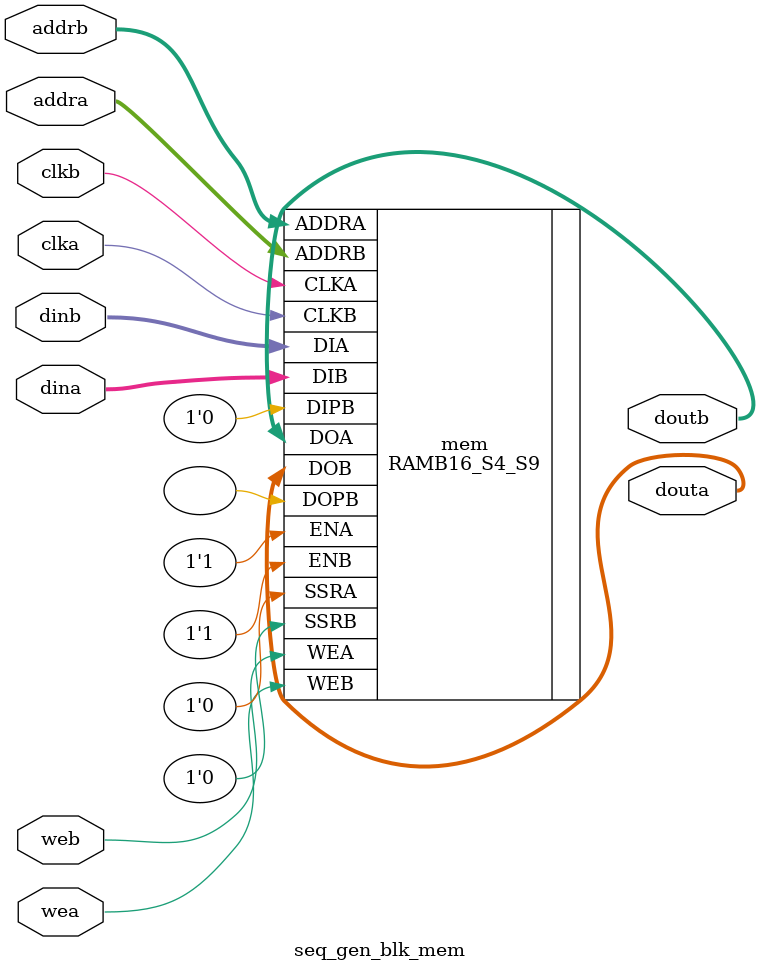
<source format=v>
/**
 * ------------------------------------------------------------
 * Copyright (c) All rights reserved 
 * SiLab, Institute of Physics, University of Bonn
 * ------------------------------------------------------------
 */
`timescale 1ps/1ps
`default_nettype none

module seq_gen_blk_mem (
    clka, clkb, wea, addra, dina, web, addrb, dinb, douta, doutb
);

input clka;
input clkb;
input [0 : 0] wea;
input [10 : 0] addra;
input [7 : 0] dina;
input [0 : 0] web;
input [11 : 0] addrb;
input [3 : 0] dinb;
output [7 : 0] douta;
output [3 : 0] doutb;


RAMB16_S4_S9 mem  (
    .CLKA(clkb),
    .CLKB(clka),
    .ENB(1'b1),
    .WEA(web[0]),
    .WEB(wea[0]),
    .ENA(1'b1),
    .SSRA(1'b0),
    .SSRB(1'b0),
    .DIPB({1'b0}),
    .ADDRA(addrb[11:0]),
    .ADDRB(addra[10:0]),
    .DIA(dinb[3:0]),
    .DIB(dina[7:0]),
    .DOA(doutb[3:0]),
    .DOB(douta[7:0]),
    .DOPB()
);

endmodule


</source>
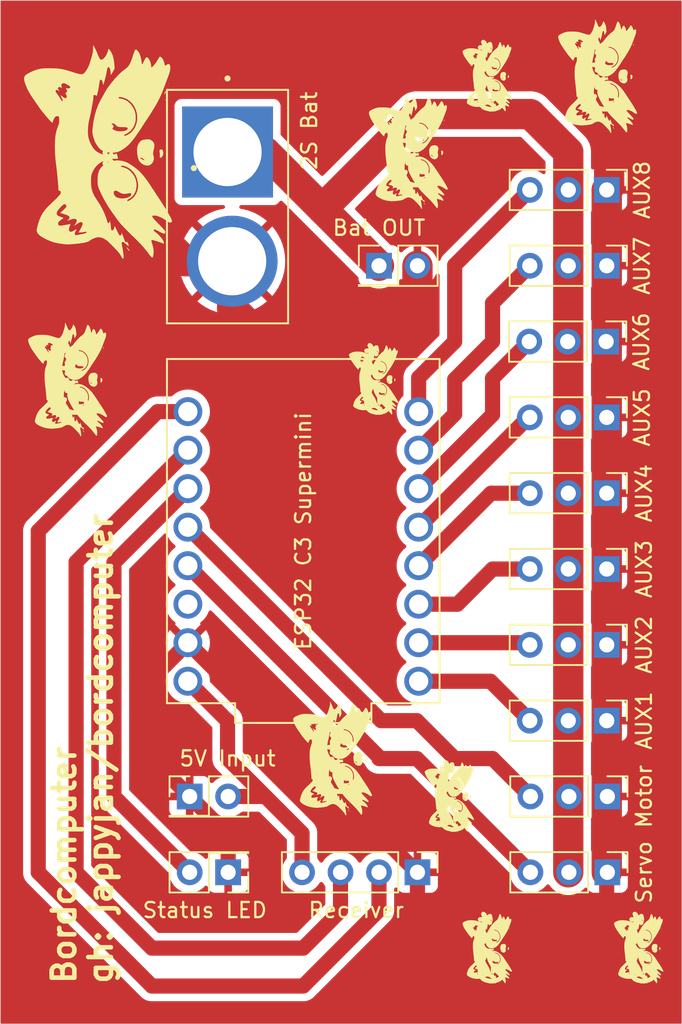
<source format=kicad_pcb>
(kicad_pcb
	(version 20240108)
	(generator "pcbnew")
	(generator_version "8.0")
	(general
		(thickness 1.6)
		(legacy_teardrops no)
	)
	(paper "A4")
	(layers
		(0 "F.Cu" signal)
		(31 "B.Cu" signal)
		(32 "B.Adhes" user "B.Adhesive")
		(33 "F.Adhes" user "F.Adhesive")
		(34 "B.Paste" user)
		(35 "F.Paste" user)
		(36 "B.SilkS" user "B.Silkscreen")
		(37 "F.SilkS" user "F.Silkscreen")
		(38 "B.Mask" user)
		(39 "F.Mask" user)
		(40 "Dwgs.User" user "User.Drawings")
		(41 "Cmts.User" user "User.Comments")
		(42 "Eco1.User" user "User.Eco1")
		(43 "Eco2.User" user "User.Eco2")
		(44 "Edge.Cuts" user)
		(45 "Margin" user)
		(46 "B.CrtYd" user "B.Courtyard")
		(47 "F.CrtYd" user "F.Courtyard")
		(48 "B.Fab" user)
		(49 "F.Fab" user)
		(50 "User.1" user)
		(51 "User.2" user)
		(52 "User.3" user)
		(53 "User.4" user)
		(54 "User.5" user)
		(55 "User.6" user)
		(56 "User.7" user)
		(57 "User.8" user)
		(58 "User.9" user)
	)
	(setup
		(pad_to_mask_clearance 0)
		(allow_soldermask_bridges_in_footprints no)
		(pcbplotparams
			(layerselection 0x7ffffff_ffffffff)
			(plot_on_all_layers_selection 0x0000000_00000000)
			(disableapertmacros no)
			(usegerberextensions no)
			(usegerberattributes yes)
			(usegerberadvancedattributes yes)
			(creategerberjobfile yes)
			(dashed_line_dash_ratio 12.000000)
			(dashed_line_gap_ratio 3.000000)
			(svgprecision 4)
			(plotframeref no)
			(viasonmask no)
			(mode 1)
			(useauxorigin no)
			(hpglpennumber 1)
			(hpglpenspeed 20)
			(hpglpendiameter 15.000000)
			(pdf_front_fp_property_popups yes)
			(pdf_back_fp_property_popups yes)
			(dxfpolygonmode yes)
			(dxfimperialunits yes)
			(dxfusepcbnewfont yes)
			(psnegative no)
			(psa4output no)
			(plotreference yes)
			(plotvalue yes)
			(plotfptext yes)
			(plotinvisibletext no)
			(sketchpadsonfab no)
			(subtractmaskfromsilk no)
			(outputformat 1)
			(mirror no)
			(drillshape 0)
			(scaleselection 1)
			(outputdirectory "manufacturing/")
		)
	)
	(net 0 "")
	(net 1 "GND")
	(net 2 "+BATT")
	(net 3 "Net-(D5-A)")
	(net 4 "Net-(J1-Pin_2)")
	(net 5 "Net-(J1-Pin_3)")
	(net 6 "+5V")
	(net 7 "Net-(J4-Pin_3)")
	(net 8 "unconnected-(U1-3V3-Pad3.3)")
	(net 9 "Net-(J5-Pin_3)")
	(net 10 "Net-(J6-Pin_3)")
	(net 11 "Net-(J7-Pin_3)")
	(net 12 "Net-(J8-Pin_3)")
	(net 13 "Net-(J9-Pin_3)")
	(net 14 "Net-(J10-Pin_3)")
	(net 15 "Net-(J11-Pin_3)")
	(net 16 "Net-(J12-Pin_3)")
	(net 17 "Net-(J13-Pin_3)")
	(footprint "LOGO" (layer "F.Cu") (at 155 105 90))
	(footprint "Connector_PinHeader_2.54mm:PinHeader_1x03_P2.54mm_Vertical" (layer "F.Cu") (at 152.58 95 -90))
	(footprint "Connector_PinHeader_2.54mm:PinHeader_2x01_P2.54mm_Vertical" (layer "F.Cu") (at 137.5 60))
	(footprint "LOGO" (layer "F.Cu") (at 140 52.5 90))
	(footprint "Connector_PinHeader_2.54mm:PinHeader_1x03_P2.54mm_Vertical" (layer "F.Cu") (at 152.58 100 -90))
	(footprint "Connector_PinHeader_2.54mm:PinHeader_1x03_P2.54mm_Vertical" (layer "F.Cu") (at 152.5 65 -90))
	(footprint "LOGO" (layer "F.Cu") (at 145 47.5 90))
	(footprint "Connector_PinHeader_2.54mm:PinHeader_1x03_P2.54mm_Vertical" (layer "F.Cu") (at 152.54 55 -90))
	(footprint "Connector_PinHeader_2.54mm:PinHeader_1x03_P2.54mm_Vertical" (layer "F.Cu") (at 152.54 60 -90))
	(footprint "Connector_PinHeader_2.54mm:PinHeader_1x03_P2.54mm_Vertical" (layer "F.Cu") (at 152.54 75 -90))
	(footprint "Library:AMASS_XT60PB-M" (layer "F.Cu") (at 127.5 56.1 -90))
	(footprint "LOGO" (layer "F.Cu") (at 152.5 47.5 90))
	(footprint "Connector_PinHeader_2.54mm:PinHeader_2x01_P2.54mm_Vertical" (layer "F.Cu") (at 127.54 100 180))
	(footprint "Connector_Pi
... [338639 chars truncated]
</source>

------------------------------------------------------------------------

**TASK PROMPT**
When the word "dinb" turns up on a line of the material above, copy that line.

**EXPECTED OUTPUT**
    clka, clkb, wea, addra, dina, web, addrb, dinb, douta, doutb
input [3 : 0] dinb;
    .DIA(dinb[3:0]),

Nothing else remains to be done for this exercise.